» TRY IT
Find every line in the items below that contains the word "left", and copy each of those lines in full.

» GIVEN RECORDS
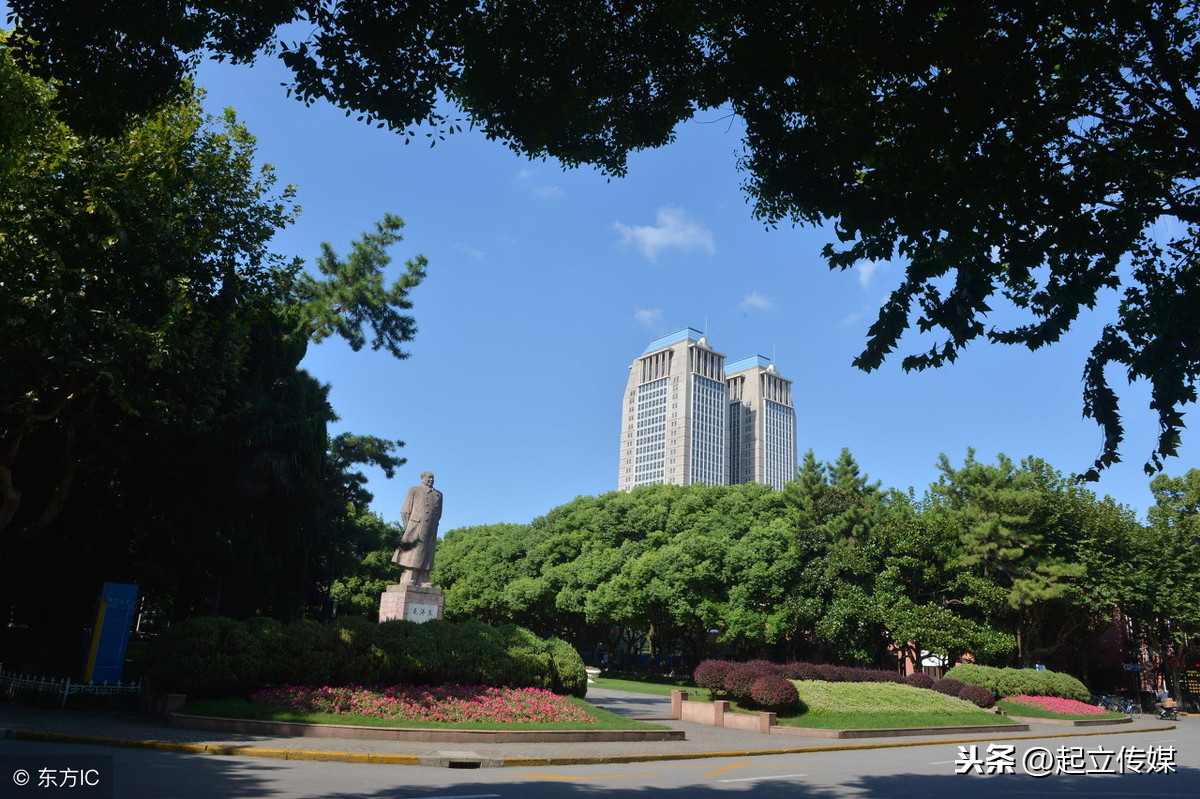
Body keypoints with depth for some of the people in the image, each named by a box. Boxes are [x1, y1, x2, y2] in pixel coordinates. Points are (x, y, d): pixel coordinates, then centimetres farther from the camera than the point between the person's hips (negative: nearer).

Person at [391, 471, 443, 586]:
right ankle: (408, 579, -11)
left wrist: (433, 525, 7)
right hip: (416, 526, -4)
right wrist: (407, 528, -3)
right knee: (412, 554, -8)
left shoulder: (438, 494, 21)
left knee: (426, 555, 0)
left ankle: (423, 581, -2)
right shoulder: (414, 490, 10)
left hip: (431, 530, 4)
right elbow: (405, 511, 4)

» SOLUTION TO THIS TASK
left wrist: (433, 525, 7)
left shoulder: (438, 494, 21)
left knee: (426, 555, 0)
left ankle: (423, 581, -2)
left hip: (431, 530, 4)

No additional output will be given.